Projection Optimization with DPO-style decoding: when individual policies for each objective have been trained to convergence, RACO’s mixture is computed in closed form via MOD decoding, $π^t(y|x) \propto \prod \pi_{r_i}(y|x)^{d_i^t}$ , leading to nearly training-free policy integration (Xiong et al., 21 Feb 2025).
MODPO (Multi-Objective Direct Preference Optimization) as a reward-free surrogate: policies are trained directly using a multi-head DPO loss over all objectives, optionally parameterized by weight prompts to enable smooth interpolation on the Pareto frontier. The approach is computationally efficient and supports single-model coverage of the trade-off surface (Zhou et al., 2023).

Common empirical heuristics include gradient normalization/clipping, leveraging standard TRL library practices, and batch size/sequencing optimization to stabilize large-model training (Chen et al., 2 Feb 2026).

7. Empirical Performance and Limitations

Across benchmarks in multi-objective summarization (Reddit quality-conciseness, quality-faithfulness) and safety alignment (helpfulness-harmlessness), RACO consistently yields wider, more Pareto-optimal trade-offs compared to baseline weighted-loss schemes (DPO-LW, AMoPO) in Qwen, Llama, and Gemma families. In particular, on the BeaverTails safety alignment set, RACO's Pareto fronts dominate alternatives, attaining win rates of 50–80% against existing multi-objective methods at various weights (Chen et al., 2 Feb 2026).

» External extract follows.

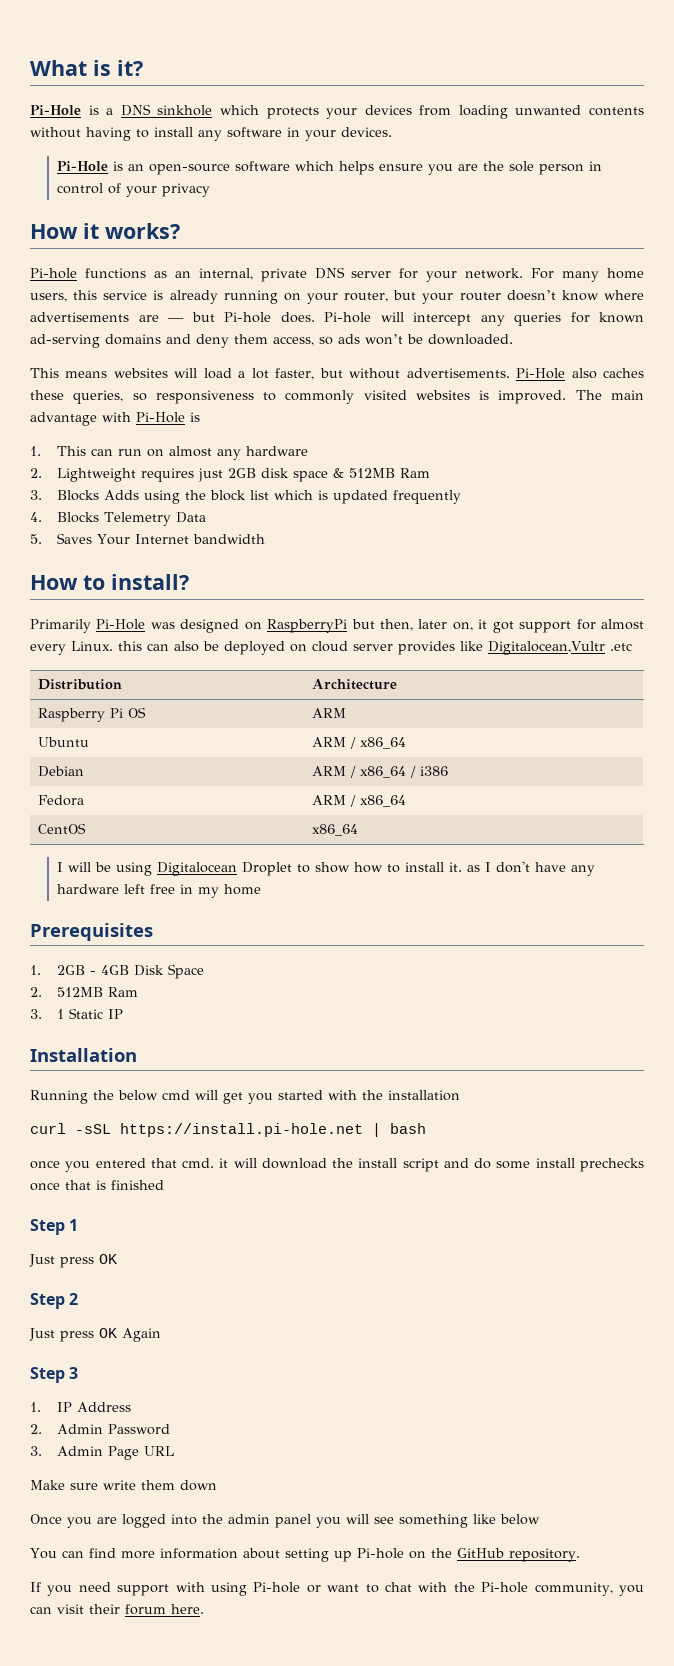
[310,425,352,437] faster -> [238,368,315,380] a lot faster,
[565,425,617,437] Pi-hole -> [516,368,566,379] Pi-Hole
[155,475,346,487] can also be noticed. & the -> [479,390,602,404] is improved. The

RACO operates on static preference data and is subject to batching and gradient efficiency at high objective counts. Open directions include online/active preference acquisition, scaling to large $k$ , adaptive tuning of algorithmic hyperparameters, and rigorous extension of convergence acceleration beyond the two-objective regime.

In summary, RACO constitutes a theoretically sound, practically viable framework for multi-objective and multi-group alignment, operating without explicit reward models and with robust convergence to user-weighted Pareto-critical solutions. Its conflict resolution, projection optimization, and reward-free planning design are supported by both rigorous theoretical analysis and extensive empirical validation (Chen et al., 2 Feb 2026, Xiong et al., 21 Feb 2025, Zhou et al., 2023, Miryoosefi et al., 2021).